DIRECTIVE 1.
Please repeat the rows that open with the line containing "Anmelden / Reg" and run through the end of the rows, leaving out the pictures.

TEXT FOR ANALYSIS.
****************************************
About Me, in My Words
Who would you be hiring if you hired me? This page wholistically illustrates who I am and what I do.
I grew up in a trailer park in rural Alberta (Watervalley) where boiling the water clean, trips to the food banks, stuffing our faces with wild raspberries before dinner, and spending entire days making intricate play structures in the bush were, in my young mind, normal things to do. The best things to do, actually.
Perhaps in spite of being in a chronic, destitute financial state, my single mother of three daughters shaped our understanding of wealth and a ‘good life’ as being one that centres our relationship and access to nature.
As a child of mixed Métis ancestry from Penetanguishene and Afro-Caribbean ancestry from Jamaica, I regularly experienced racism as a young student in Southern Alberta. I had two lives, where my reality at school was explicitly separate from the weekends and holidays spent with our Native family and friends - primarily from Kainai Blood Tribe - on the land.
Land-based learning and survival skill development (much of which was learned from my veteran special forces and Blackfoot Code-Talker uncle) became a central part of my identity and well-being.
This relationship to Earth became especially important as my journey navigating sexual assault began in grade 6.
At the age of 13, I began working with school, district, and provincial councils to address racism in the education system and to celebrate the achievement, knowledge, and existence of Black and Indigenous students.
****************************************
Data taken from a collection:
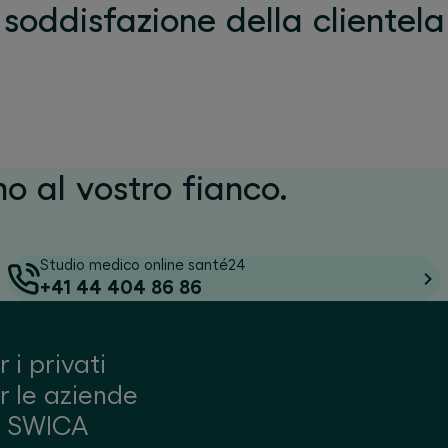
soddisfazione della clientela
mo al vostro fianco.
Studio medico online santé24
+41 44 404 86 86
r i privati
r le aziende
u SWICA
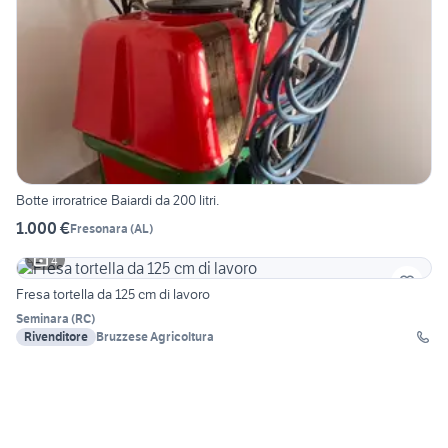
Botte irroratrice Baiardi da 200 litri.
1.000 €
Fresonara
(
AL
)
4
Fresa tortella da 125 cm di lavoro
Seminara
(
RC
)
Rivenditore
Bruzzese Agricoltura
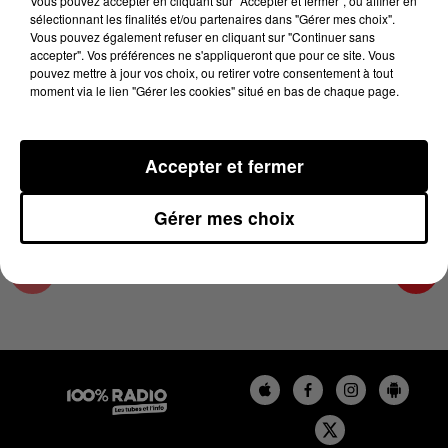
Vous pouvez accepter en cliquant sur "Accepter et fermer", ou affiner en
1er mai 2024 - 1 min 15 sec
sélectionnant les finalités et/ou partenaires dans "Gérer mes choix".
Vous pouvez également refuser en cliquant sur "Continuer sans
L'AGENDA DE L'ARIEGE DU 01/05/2024 À
accepter". Vos préférences ne s'appliqueront que pour ce site. Vous
06H42
pouvez mettre à jour vos choix, ou retirer votre consentement à tout
moment via le lien "Gérer les cookies" situé en bas de chaque page.
L'agenda de l'Ariege
Accepter et fermer
Gérer mes choix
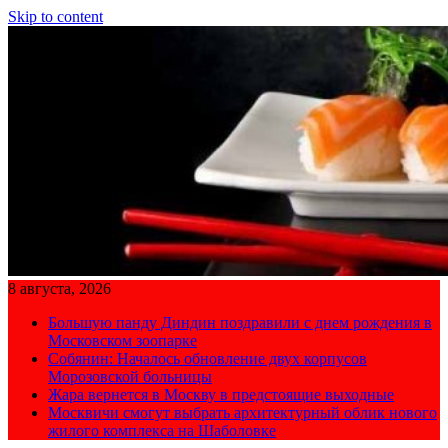
Skip to content
8 августа, 2026
Большую панду Диндин поздравили с днем рождения в
Московском зоопарке
Собянин: Началось обновление двух корпусов
Морозовской больницы
Жара вернется в Москву в предстоящие выходные
Москвичи смогут выбрать архитектурный облик нового
жилого комплекса на Шаболовке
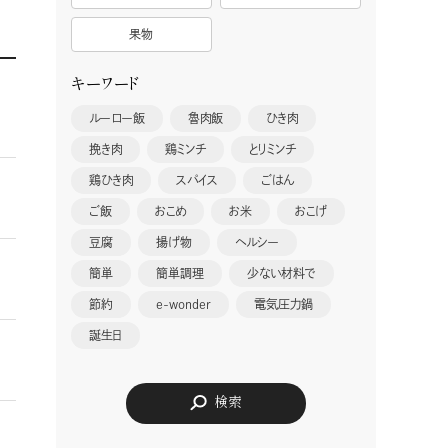
果物
キーワード
ルーロー飯
魯肉飯
ひき肉
挽き肉
鶏ミンチ
とりミンチ
鶏ひき肉
スパイス
ごはん
ご飯
おこめ
お米
おこげ
豆腐
揚げ物
ヘルシー
簡単
簡単調理
少ない材料で
節約
e-wonder
電気圧力鍋
誕生日
検索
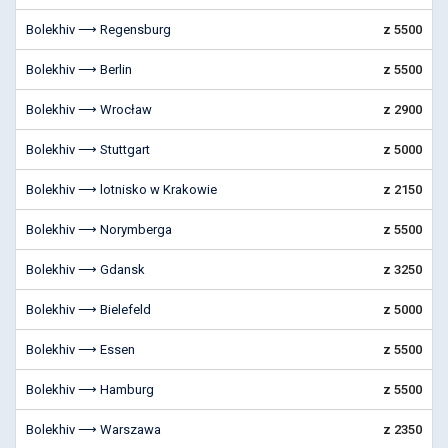
Bolekhiv ⟶ Regensburg
z 5500
Bolekhiv ⟶ Berlin
z 5500
Bolekhiv ⟶ Wrocław
z 2900
Bolekhiv ⟶ Stuttgart
z 5000
Bolekhiv ⟶ lotnisko w Krakowie
z 2150
Bolekhiv ⟶ Norymberga
z 5500
Bolekhiv ⟶ Gdansk
z 3250
Bolekhiv ⟶ Bielefeld
z 5000
Bolekhiv ⟶ Essen
z 5500
Bolekhiv ⟶ Hamburg
z 5500
Bolekhiv ⟶ Warszawa
z 2350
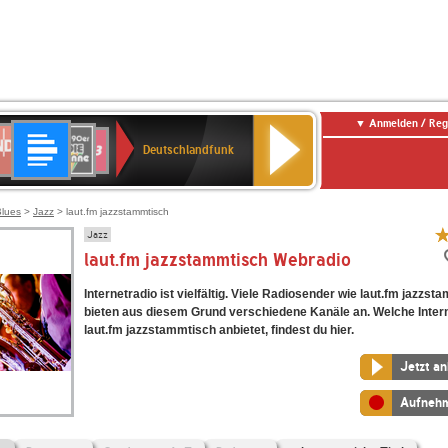
Anmelden / Reg
Deutschlandfunk
DR
80er
SWR3
Deutschlandfunk
90er
r
OLDIE
ANTENNE
Blues
>
Jazz
> laut.fm jazzstammtisch
Jazz
laut.fm jazzstammtisch Webradio
Internetradio ist vielfältig. Viele Radiosender wie laut.fm jazzst
bieten aus diesem Grund verschiedene Kanäle an. Welche Inter
laut.fm jazzstammtisch anbietet, findest du hier.
Jetzt a
Aufneh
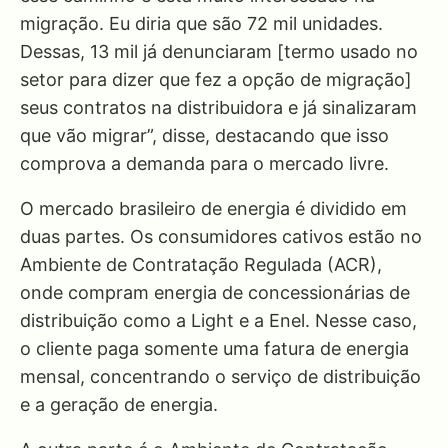
migração. Eu diria que são 72 mil unidades.
Dessas, 13 mil já denunciaram [termo usado no
setor para dizer que fez a opção de migração]
seus contratos na distribuidora e já sinalizaram
que vão migrar”, disse, destacando que isso
comprova a demanda para o mercado livre.
O mercado brasileiro de energia é dividido em
duas partes. Os consumidores cativos estão no
Ambiente de Contratação Regulada (ACR),
onde compram energia de concessionárias de
distribuição como a Light e a Enel. Nesse caso,
o cliente paga somente uma fatura de energia
mensal, concentrando o serviço de distribuição
e a geração de energia.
****************************************
DIRECTIVE 2.
List every activity that the About Me text describes as normal things to do in the writer's young mind.

TASK ANSWER 1.
Anmelden / Reg
Deutschlandfunk
DR
80er
SWR3
Deutschlandfunk
90er
r
OLDIE
ANTENNE
Blues
>
Jazz
> laut.fm jazzstammtisch
Jazz
laut.fm jazzstammtisch Webradio
Internetradio ist vielfältig. Viele Radiosender wie laut.fm jazzst
bieten aus diesem Grund verschiedene Kanäle an. Welche Inter
laut.fm jazzstammtisch anbietet, findest du hier.
Jetzt a
Aufneh
migração. Eu diria que são 72 mil unidades.
Dessas, 13 mil já denunciaram [termo usado no
setor para dizer que fez a opção de migração]
seus contratos na distribuidora e já sinalizaram
que vão migrar”, disse, destacando que isso
comprova a demanda para o mercado livre.
O mercado brasileiro de energia é dividido em
duas partes. Os consumidores cativos estão no
Ambiente de Contratação Regulada (ACR),
onde compram energia de concessionárias de
distribuição como a Light e a Enel. Nesse caso,
o cliente paga somente uma fatura de energia
mensal, concentrando o serviço de distribuição
e a geração de energia.

TASK ANSWER 2.
- Boiling the water clean
- Trips to the food banks
- Stuffing their faces with wild raspberries before dinner
- Spending entire days making intricate play structures in the bush